Certaines situations nous appellent à faire preuve d'humanité. Comment justifier que des femmes enceintes vivant au Québec n'aient pas accès à un suivi médical, faute d'argent, et qu'elles doivent monnayer leur accouchement ?

Ce marchandage périnatal, mis en lumière dans un dossier de notre collègue Anabelle Nicoud, est troublant.

Des femmes au statut migratoire précaire, qui n'ont donc pas droit à la couverture de la Régie de l'assurance-maladie du Québec, ne bénéficient pas des soins requis pendant leur grossesse.

Certains hôpitaux exigent un dépôt de plus de 10 000 $ avant d'accepter de les prendre en charge jusqu'à l'accouchement. Ces établissements veulent sans doute éviter des abus. Au cours des dernières années, le tourisme obstétrical a fait en sorte que des étrangères sont venues accoucher ici pour que leurs bébés aient la nationalité canadienne. Certaines sont reparties en laissant des factures impayées.

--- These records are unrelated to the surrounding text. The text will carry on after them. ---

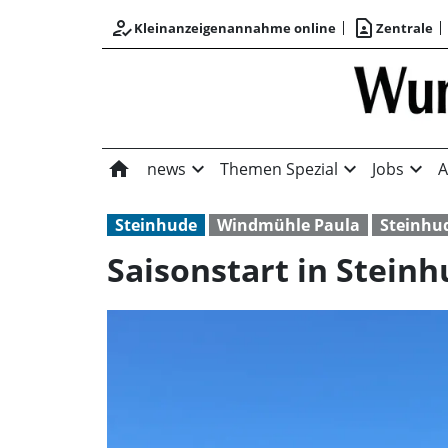
how_to_reg
contact_page
Kleinanzeigenannahme online
Zentrale
home
expand_more
expand_more
expand_more
news
Themen Spezial
Jobs
A
Steinhude
Windmühle Paula
Steinhu
Saisonstart in Stein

Il ne s'agit pas de cela. En raison de leur statut migratoire précaire, des résidentes du Québec bénéficient de soins de moins bonne qualité pendant leur grossesse. Des études ont démontré qu'elles sont prises en charge à un stade plus avancé (26 semaines en moyenne au lieu de 12) et qu'elles passent moins de tests sanguins, d'échographies ou de dépistages génétiques.

Ce manque de suivi, accentué par les exigences monétaires des hôpitaux, augmente les risques de complications à l'accouchement, tant pour la mère que pour le bébé. Comme les hôpitaux n'ont pas le droit de refuser une femme sur le point d'accoucher, on peut se poser la question : n'est-il pas plus coûteux et risqué de prendre en charge une femme qui n'a fait l'objet d'aucun suivi médical ?

On s'étonne aussi de constater que la facture pour l'accouchement et l'hospitalisation des mères varie de quelques milliers de dollars d'un hôpital à l'autre. Le ministère suggère de surfacturer à 200 % les soins non assurés par la RAMQ, mais laisse aux établissements le soin de fixer leurs tarifs, ce qui laisse place à beaucoup de disparité.

La rémunération des médecins suscite aussi des questions. Les fédérations médicales proposent une grille tarifaire pour les services non assurés, mais chaque médecin facture le montant qu'il désire.

Certains exigent jusqu'à 3 500 $, payables dès les premiers rendez-vous, pour le suivi de grossesse et l'accouchement. Des anesthésistes refusent d'administrer la péridurale parce qu'ils ne sont pas payés comptant, sur-le-champ. Ces situations contreviennent au code de déontologie, mais se produisent en toute impunité.

La ligne est difficile à tracer quand les questions financières, éthiques et médicales s'entrecroisent. Québec et le Collège des médecins devraient imposer une structure et des balises claires pour éviter la confusion et l'imprévisibilité des coûts qui existent actuellement. Une considération devrait nous guider : c'est de la santé de femmes enceintes et de bébés à naître dont il s'agit.